_Extracted entries_:
- - -

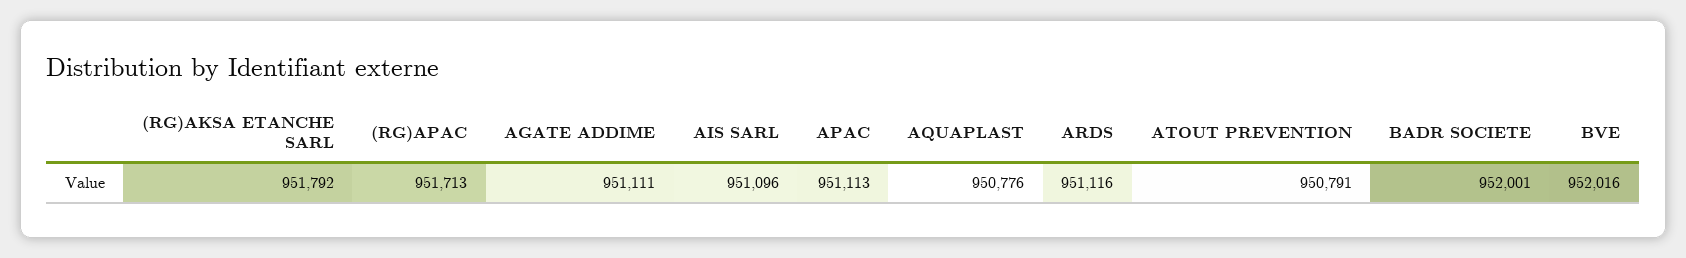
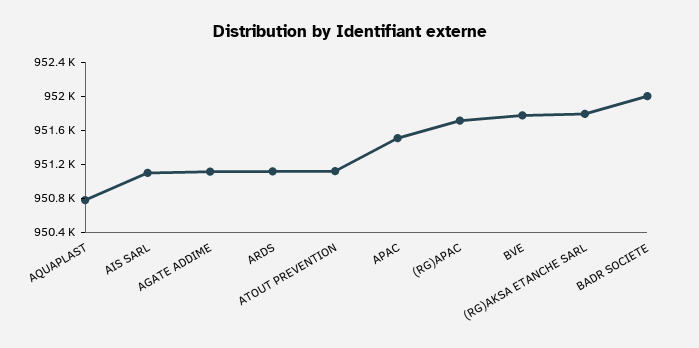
  {
    "(RG)AKSA ETANCHE SARL": 951792,
    "(RG)APAC": 951713,
    "AGATE ADDIME": 951111,
    "AIS SARL": 951096,
-   "APAC": 951113,
+   "APAC": 951500,
    "AQUAPLAST": 950776,
    "ARDS": 951116,
-   "ATOUT PREVENTION": 950791,
+   "ATOUT PREVENTION": 951100,
    "BADR SOCIETE": 952001,
-   "BVE": 952016
+   "BVE": 951800
  }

- - -

_Work to be completed_: Which lines above carry the string "SARL"? Copy those lines.

_Solution_:
    "(RG)AKSA ETANCHE SARL": 951792,
    "AIS SARL": 951096,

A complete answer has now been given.